##### Alıntı Metin
17 Ocak 2008 Perşembe

TÜRK KARTPOSTALLARI

TÜRK KARPOSTALLARI


Geçmişin izlerini bir fotoğraf karesinde saklayan kartpostallar,

anıların en canlı tanıkları olarak karşımıza çıkıyor. Önce siyah

beyaz basılan, ardından olanca renkleriyle raflarda yerini alan

kartpostallar, yakın tarihe ışık tutması nedeniyle belgesel bir

değer de taşıyor...



19. yüzyılın ortalarında Avrupa ve Amerika’da kullanılan ilk

kartvizitler, bugünkü kartpostalların atası olarak biliniyor.

Çoğunlukla arkadaş ziyaretlerinde ve özel günlerde kullanılan

bu kartvizitin yaratıcısı Paris’li portre sanatçısı Andre Disderi’ydi.

Zamanla İmparator III. Napolyon’nun kendi kartı için Disteri’ye

poz vermesinin ardından kartvizitler, doğum günlerinde, yortularda

yakın çevreye verilmeye başladı. Victoria Dönemi’nde ise kartvizit

albümleri ortaya çıktı. Amerikan İç Savaşı sırasında büyük bir pazara

dönüşen kartvizitlerin boyutları büyüyerek kartpostala döndü.

Birdenbire benimsenen kartpostallar, büyük bir çılgınlıkla tüm dünyaya

yayılmaya başladı.



Bayramların vazgeçilmeziydi...

Dünyayla birlikte Türkiye’de de yaygınlaşan kartpostallar,

yıllarca bayramların vazgeçilmez tebrik mesajlarını taşıdı.

Batı geleneklerinin benimsenmesiyle, yılbaşı ve doğum günleri

gibi kutlamalara da aracılık etmeye başlayan bu fotoğraflı kartlar,

asker ocağından postalanan özlemlerin en tipik aynası oldu.

Önceleri siyah beyaz basılan kartların ön yüzlerinde çeşitli tarih

ve isimlere rastlanırken, teknoloji onları da değiştirdi; boyadı,

renklendirdi, parlattı...
##########
Çözülecek Sorular:
1. Kartpostallarla ilgili metne göre aşağıdaki soruları cevaplayın.
(a) Bugünkü kartpostalların atası olarak bilinen nedir?
(b) Kartvizit albümleri hangi dönemde ortaya çıkmıştır?
(c) Kartpostallar, asker ocağından postalanan neyin en tipik aynası olmuştur?
2. Kartpostallar üzerine olan metni son cümlesinden sonra devam ettirin.
##### Verilen Kayıtlar
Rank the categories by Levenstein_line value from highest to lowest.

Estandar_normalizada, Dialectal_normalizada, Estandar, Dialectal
##########
##### Verilen Kayıtlar
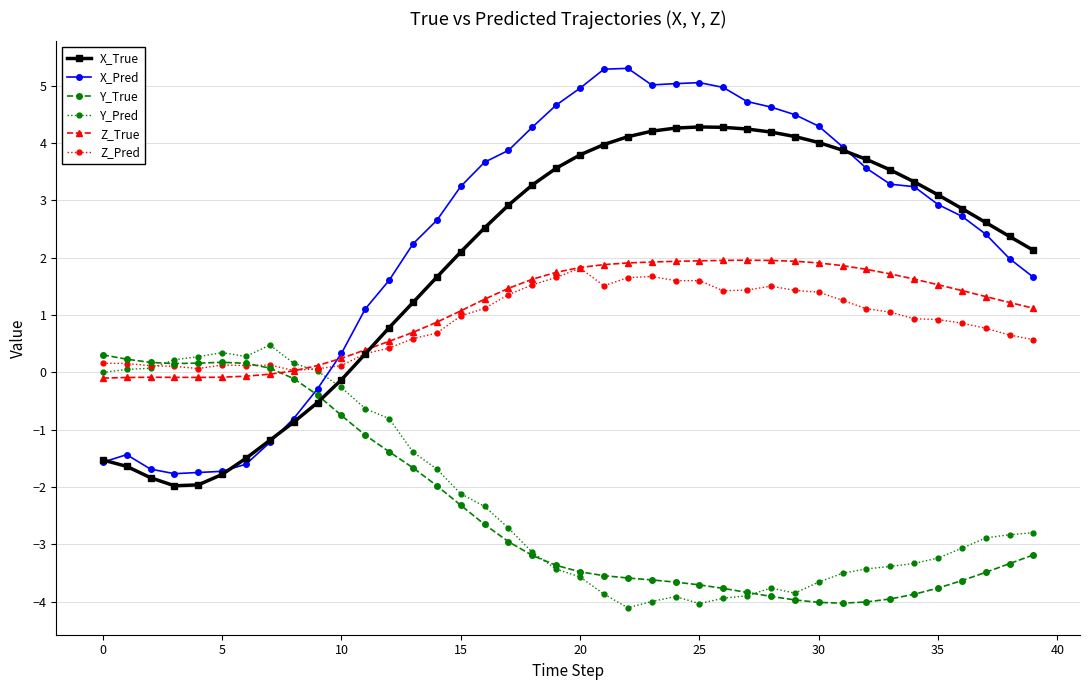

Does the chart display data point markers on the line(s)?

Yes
##########
##### Verilen Kayıtlar
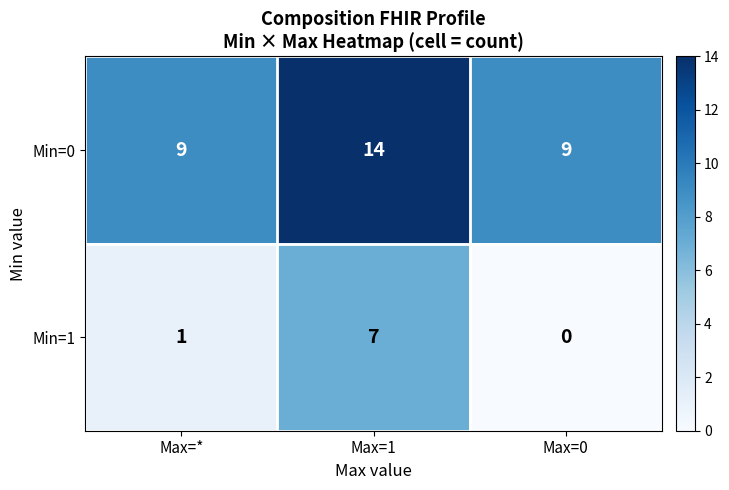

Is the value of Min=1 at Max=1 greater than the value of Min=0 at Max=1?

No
##########
Maddelere Göre Cevaplar:
1.
(a) 19. yüzyılın ortalarında Avrupa ve Amerika'da kullanılan ilk kartvizitler.
(b) Victoria Dönemi'nde.
(c) Özlemlerin.

2.
Eski kartpostallara rağbet çok
Bugün sayıları hızla artan koleksiyoncular son yıllarda kartpostallara

da merak sardı. Özellikle siyah beyaz ve eski olanlar sıkça el

değiştirmeye, sergilenmeye ve arşivlenmeye başlandı. Osmanlı

kartpostalları, peşinden koşulan çeşitlerin başında yer alırken, piyasayı

iki haftada bir yoklayan koleksiyonerlerin, her çıkan yeni karttan ikişer

adet saklaması adet oldu.

Bunlar arasında turistik ülke örneklerini de biriktirerek, oldukça zengin

bir arşiv oluşturanların sayısı hiç de az değil. Yakın geçmişe ışık tutan

ve belgesel özellik taşıyan kartpostallar modaya uyup, sık sık çehre

değiştirse de ülkeleri ve dönemin yaşamını yansıtması açısından

önemli sayılıyor. Kartpostallar için düzenlenen müzayedeler ise

koleksiyonerlerin başlıca ilgi odağı. Minyatürler,çini desenleri, halı

motifleri, antik parçalar, hayvanlar, karlı noel manzaraları,

reprodüksiyon kartları bu grubun en gözde ürünleri.

Dünyanın her yanında olduğu gibi, Türkiye’ye gelen turistlerin de ilk işi,

bir kartpostal seçip, arkasına "ben buradaydım, burayı gördüm" dercesine

iki satır karalamak ve onu postalamak oluyor.





Ülkemize gelen yabancı turistlerin en çok tercih ettikleri kartların

başında Türk Bayrağı kartpostalı, altı minaresinin de göründüğü

Sultanahmet Cami fotoğrafı geliyor. Bunları; turistik deve, çok

fotoğraflı kartlar, gravürler takip ediyor.



Reşit Keskin, bir yenilik olarak kartpostallardaki fotoğrafları küçük el

çantalarının üzerlerine bastıklarını ve bunun turistler tarafından ilgi

gördüğü belirtiyor. Çantaların üzerindeki resimler, kartpostal dünyasına

yepyeni bir boyut kazandırırken, küçük ebat ipek halı motifleri de

yabancıların en çok satın aldığı ve ilgi gösterdiği turistik anı eşyalarının

başında geliyor.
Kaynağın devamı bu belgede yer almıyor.